Il suo successo è ascrivibile soprattutto all’introduzione del contatto diretto tra consumatore e produttore, in grado di mostrare realmente tutto quello che sta dietro ai prodotti della nostra tavola. Purtroppo, abituati ad acquistare dalla grande distribuzione tutto ciò che ci serve, senza badare alla provenienza ed al sistema produttivo che caratterizza ciò che mangiamo, con il passare degli anni abbiamo perso contatto con le persone che grazie al loro lavoro ci permettono di trovare gli scaffali pieni.

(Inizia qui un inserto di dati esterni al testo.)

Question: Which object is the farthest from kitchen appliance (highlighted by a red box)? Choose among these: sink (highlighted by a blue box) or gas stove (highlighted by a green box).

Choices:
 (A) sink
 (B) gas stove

Nella nostra provincia le date scelte sono tre: 22 e 29 maggio e 5 giugno. Le aziende che hanno scelto di aprire le porte sono tantissime e ben distribuite tra appennino e bassa parmense. Il programma è visibile sul sito della Regione Emilia Romagna ed è suddiviso per giornate e per area geografica, permettendo di spaziare tra aziende agricole vere e proprie in grado quindi di offrire ai visitatori esperienze legate ai grandi protagonisti della nostra filiera agroalimentare, come il latte per il Parmigiano Reggiano; oppure di visitare musei legati all’arte culinaria o qualcosa di più eclettico come il museo della tradizione contadina Ettore Guatelli di Ozzano taro .
Per chi ogni giorno vive la città, il traffico ed il supermercato, fattorie aperte rappresenta un occasione perfetta per riscoprire tutto ciò che la nostra terra e la nostra cultura contadina possono trasmettere, non solo dal punto di vista dell’osservazione ma anche da quello gastronomico, visto che in tutte le aziende viene data la possibilità di fermarsi a pranzare dopo la visita chiudendo cosi una filiera assolutamente corta: il vero chilometro zero.